To be sure, it’s been quite the spectacle. A battle between day traders coordinating on internet message boards and short-selling hedge funds has become a kind of a postmodern class war, sending shares of GameStop and other companies on a ride divorced from the prospects of any actual business. At one point this week, the GameStop share price was up more than 1,700% from the beginning of January. Billions have been won and lost, and emotions are running hot: One participant called the market dislocation “the revenge of the common people” against Wall Street insiders.
This has prompted an epidemic of hand-wringing. Some are worried that trading apps such as Robinhood turn investing into a mere game, that online message boards are enabling market manipulation, that derivatives let retail investors make dangerously huge bets, that the intersection of finance and social media will destroy the reputation of U.S. markets. Others see oppression in the trading platforms’ hurried efforts to curb the frenzy. The White House and the SEC say they’re “monitoring” the situation. Elizabeth Warren has called on regulators to “wake up and do their jobs.”

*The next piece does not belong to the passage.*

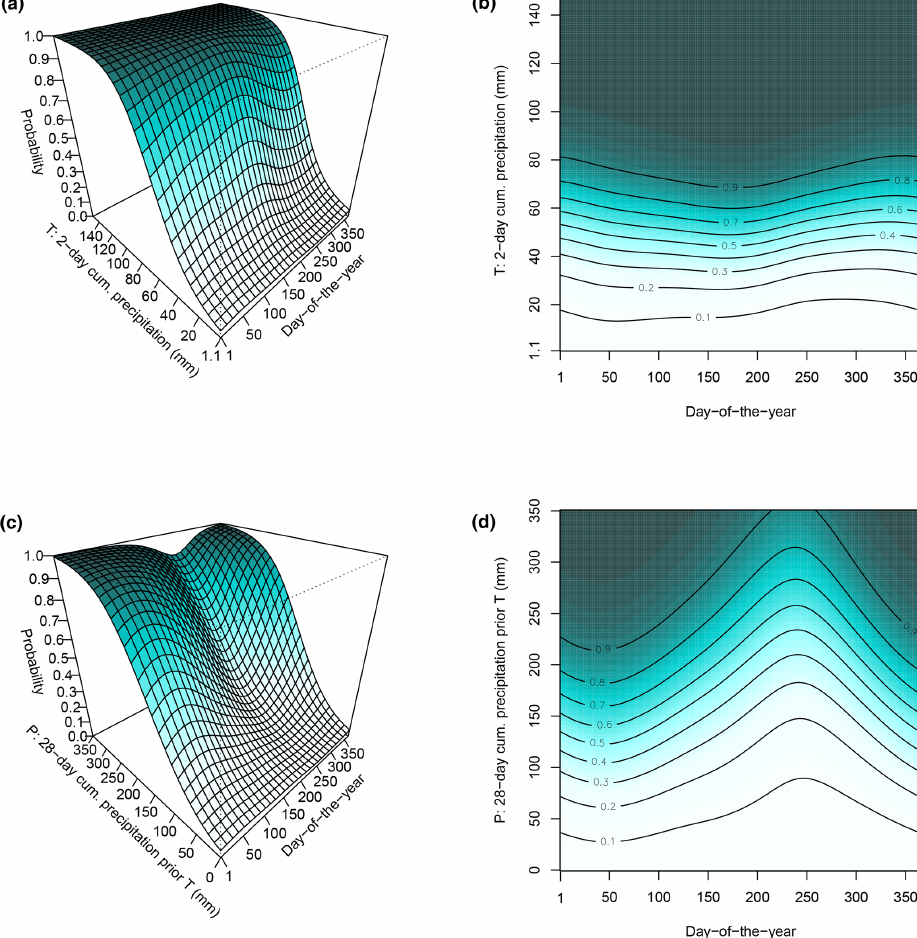
Figure 7. The 3D surface plots (a, c) and 2D surface plots (b, d) depict the modelled effects of triggering precipitation T (a, b) and preparatory precipitation P (c, d) on landslide occurrence within a year (day of the year). The contours and the colour scale show predicted relative probability scores from 0 (white) to 1 (dark green). Note that these plots were created by fixing the not-shown variables ( P in panels a, b ; T in panels c, d ) to their lowest value ( T = 1 . 1; P =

Certainly regulators need to watch carefully, and step in if anything threatens broader stability or if people are being duped. So far, that doesn’t seem to be happening. For all its flaws, the U.S. financial system can handle the losses that trading in GameStop and similar stocks will inevitably cause. Also, pretty much everyone involved understands that they’re taking part in a contest that has nothing to do with fundamental value. A few are even bragging about their losses.
Sometimes people choose to act stupidly. The government can’t stop that, and as long as innocent bystanders aren’t at risk, it probably shouldn’t try. Conceivably, the GameStop fiasco — if sustained and replicated — will raise questions about finance, social media and systemic stability, and regulators will be forced to intervene. But that hasn’t happened yet. It’s too soon to be demanding remedies, especially if that distracts attention from genuinely needed reforms.
For now, the best advice for ordinary investors is simple. When the people feeding a market frenzy know that’s what they’re doing and boast about it, don’t join in.